What is true is that conduct in violation of TILA might constitute a scheme to defraud within the meaning of the mail and wire fraud statutes, but this must be separately alleged. Concealing from credit purchasers the true cost of credit might be part of a scheme to defraud — or, if it resulted simply from a misunderstanding of a complex statute, might not be. The district court was right to think that if the defendants had not violated the Truth in Lending Act, a fortiori they had not engaged in criminal fraud. Since there was a violation, that ground is not robust. But as we read the complaint and the plaintiff's briefs in this court, his only theory of a violation of RICO (apart from breach of fiduciary obligation, which we have rejected) is that a violation of the Truth in Lending Act that is accomplished through mail or wire communications is a predicate act, and this theory is clearly unsound.

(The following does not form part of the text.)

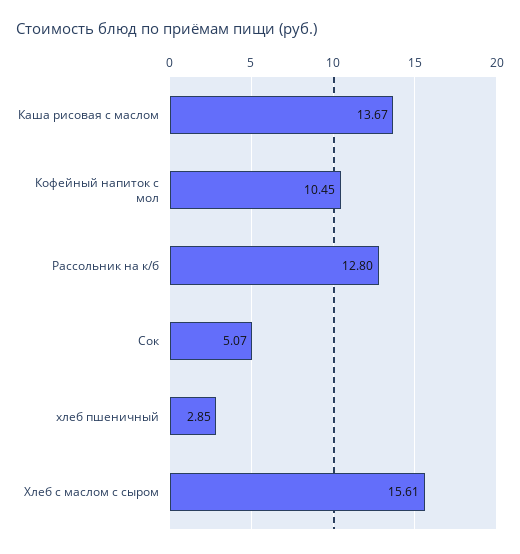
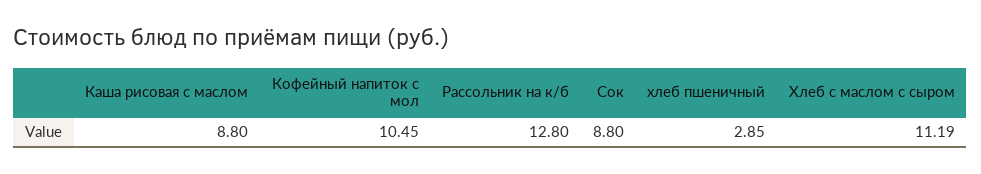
Каша рисовая с маслом: 13.67 -> 8.8
Сок: 5.07 -> 8.8
Хлеб с маслом с сыром: 15.61 -> 11.19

So we affirm the dismissal of the RICO claim, and of the Truth in Lending Act claim against the finance company; but we remand the other TILA claims to the district court for further proceedings consistent with this opinion. We also direct that court to reinstate, at least provisionally, the supplemental state law claims that it relinquished jurisdiction over when it decided that the plaintiff had failed to state a federal claim.
Affirmed in Part, Reversed in Part, and Remanded.